Please report every line in the material below where the word "prêts" is found.

** Available data follows **

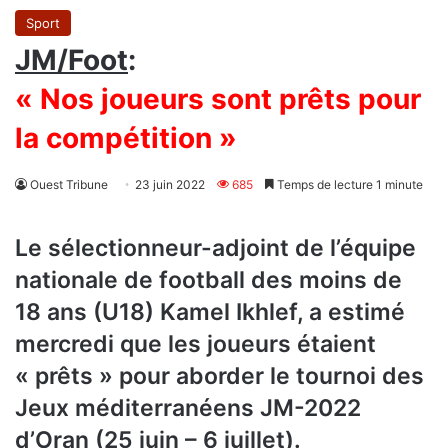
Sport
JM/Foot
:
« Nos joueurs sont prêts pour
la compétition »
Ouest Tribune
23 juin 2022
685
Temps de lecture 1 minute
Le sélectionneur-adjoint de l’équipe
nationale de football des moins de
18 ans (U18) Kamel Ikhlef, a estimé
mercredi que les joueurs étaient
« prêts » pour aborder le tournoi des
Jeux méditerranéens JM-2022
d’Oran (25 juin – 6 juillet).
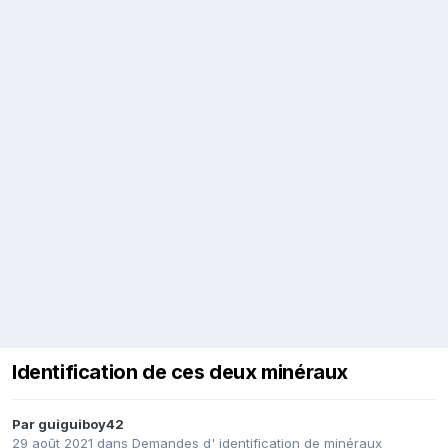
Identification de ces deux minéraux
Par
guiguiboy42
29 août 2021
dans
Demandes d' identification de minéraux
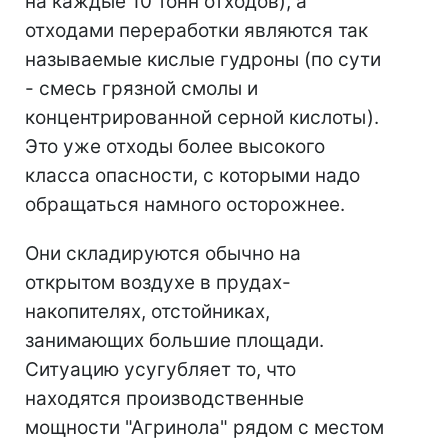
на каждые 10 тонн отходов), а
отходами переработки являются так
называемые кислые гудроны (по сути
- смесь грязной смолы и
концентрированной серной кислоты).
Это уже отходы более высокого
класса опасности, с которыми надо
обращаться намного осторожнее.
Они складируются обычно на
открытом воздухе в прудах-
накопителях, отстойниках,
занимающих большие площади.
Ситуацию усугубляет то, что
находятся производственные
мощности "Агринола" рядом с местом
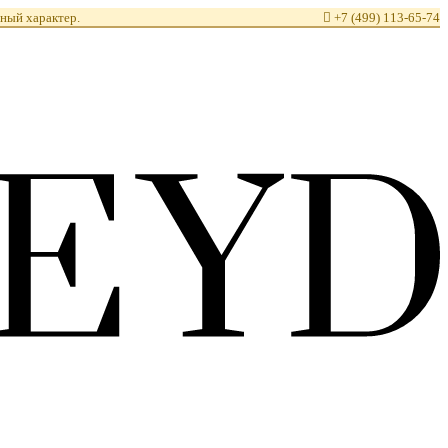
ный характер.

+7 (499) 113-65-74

** End of Available data **
** Available data follows **

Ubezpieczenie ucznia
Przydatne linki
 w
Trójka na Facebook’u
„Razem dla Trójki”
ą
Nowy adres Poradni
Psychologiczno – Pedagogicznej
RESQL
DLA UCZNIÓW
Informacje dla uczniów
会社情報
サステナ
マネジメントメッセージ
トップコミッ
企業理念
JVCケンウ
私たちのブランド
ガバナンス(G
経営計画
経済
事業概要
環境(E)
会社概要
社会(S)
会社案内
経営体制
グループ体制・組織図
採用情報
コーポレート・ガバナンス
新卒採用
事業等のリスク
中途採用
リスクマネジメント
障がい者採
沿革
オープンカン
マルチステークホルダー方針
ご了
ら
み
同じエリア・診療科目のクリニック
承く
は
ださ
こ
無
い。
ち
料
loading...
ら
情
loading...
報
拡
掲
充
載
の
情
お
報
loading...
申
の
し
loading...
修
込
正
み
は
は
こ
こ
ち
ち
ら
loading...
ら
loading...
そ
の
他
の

** End of Available data **

# Finished exercise:
« Nos joueurs sont prêts pour
« prêts » pour aborder le tournoi des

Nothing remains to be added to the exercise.